Now, a few caveats are that (to my knowledge) this only works in Firefox 3.5 and Safari 4 and the video has to be in Ogg Theora, Ogg Vorbis, or WAV format.  The Ogg media formats are not patent encumbered like other formats are so look for their growth and adoption to increase.  Learn more about it here.

The second is the use of some geolocation APIs that are not part of HTML5.  This can open a whole host of possibilities for applications to take advantage of location and deliver innovative applications for consumers.  I've created a simple example that uses the information provided to create a Google map centered on your location.  Try it here.

The source for this is a little more complicated due to the Javascript and use of Google's APIs but it boils down to the following:


function showPosition(position) {
var latLong = position.coords.latitude + ',' + position.coords.longitude;
document.getElementById('latLong').value = latLong;

The first line of code registers a method to be called when the location is known and when that method is called it can retrieve the coordinates and do with it what it wants.  In my case I load the map.
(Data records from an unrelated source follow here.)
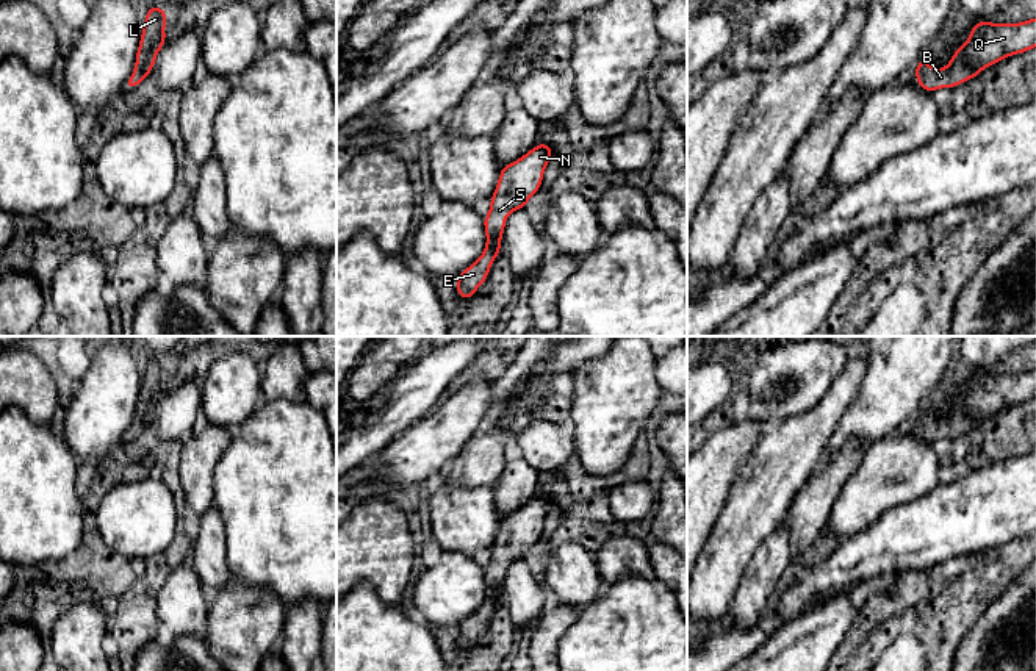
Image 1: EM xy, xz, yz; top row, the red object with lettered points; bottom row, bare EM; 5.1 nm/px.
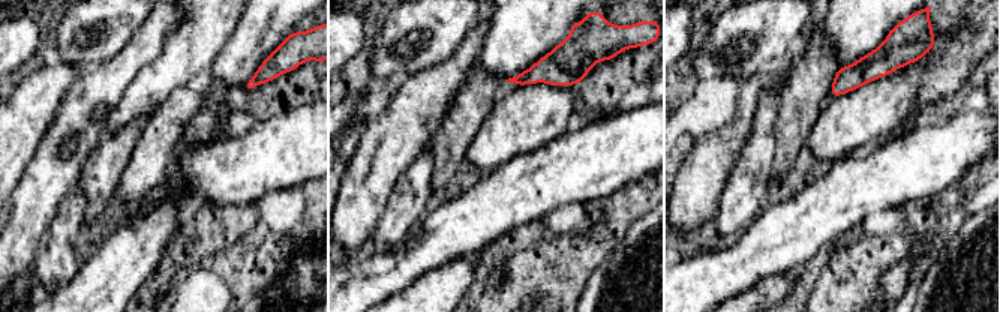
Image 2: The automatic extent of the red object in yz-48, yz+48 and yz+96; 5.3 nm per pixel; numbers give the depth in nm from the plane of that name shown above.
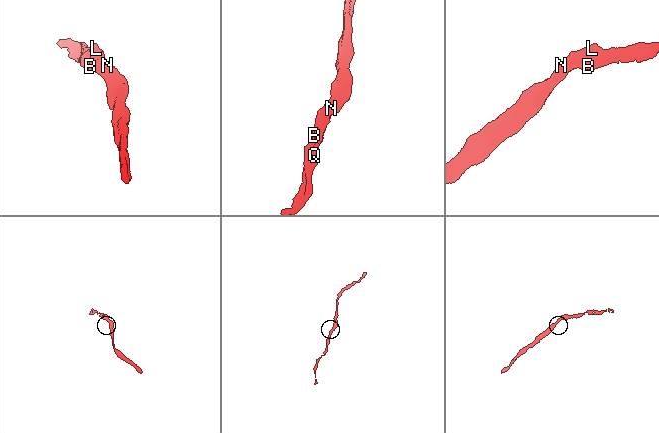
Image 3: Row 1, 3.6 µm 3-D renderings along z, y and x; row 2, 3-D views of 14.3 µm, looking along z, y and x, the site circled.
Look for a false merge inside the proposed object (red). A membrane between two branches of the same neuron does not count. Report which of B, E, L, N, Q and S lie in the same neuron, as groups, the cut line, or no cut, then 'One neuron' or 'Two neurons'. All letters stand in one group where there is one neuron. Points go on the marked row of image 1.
Groups: B E L N Q S. No split. One neuron

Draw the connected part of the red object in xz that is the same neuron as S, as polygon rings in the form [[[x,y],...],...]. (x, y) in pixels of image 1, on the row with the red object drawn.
[[[540,142],[516,161],[502,166],[495,194],[490,199],[490,211],[484,217],[485,250],[479,260],[457,277],[457,297],[471,299],[487,280],[493,260],[501,252],[507,216],[524,208],[529,199],[540,191],[551,153],[552,147]]]

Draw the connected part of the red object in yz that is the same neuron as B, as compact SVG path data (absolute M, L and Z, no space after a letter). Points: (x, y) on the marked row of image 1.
M1036 17L1020 23L977 22L944 69L934 69L923 56L915 69L915 81L926 92L955 88L975 78L983 69L1036 47Z

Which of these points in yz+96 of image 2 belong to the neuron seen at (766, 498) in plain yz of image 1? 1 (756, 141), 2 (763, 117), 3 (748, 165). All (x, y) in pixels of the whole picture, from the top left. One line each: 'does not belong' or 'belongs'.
1: does not belong
2: does not belong
3: does not belong

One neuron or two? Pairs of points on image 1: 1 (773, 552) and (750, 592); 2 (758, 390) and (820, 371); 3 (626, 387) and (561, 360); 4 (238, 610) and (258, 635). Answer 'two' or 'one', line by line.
1: one
2: one
3: two
4: one

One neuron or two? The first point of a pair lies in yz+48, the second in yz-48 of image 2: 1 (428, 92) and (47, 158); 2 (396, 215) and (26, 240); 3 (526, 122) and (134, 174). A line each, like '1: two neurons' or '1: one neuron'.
1: one neuron
2: two neurons
3: one neuron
Again, this requires Firefox 3.5 where it uses a service to get your location from your IP address which is somewhat accurate, or you can use Safari on your iPhone which tends to be much more accurate with its cell tower triangulation and GPS capabilities.

Grab Firefox 3.5 and start giving HTML5 a try!

Galen Rupp video requiring no Flash, Silverlight, or other plugin!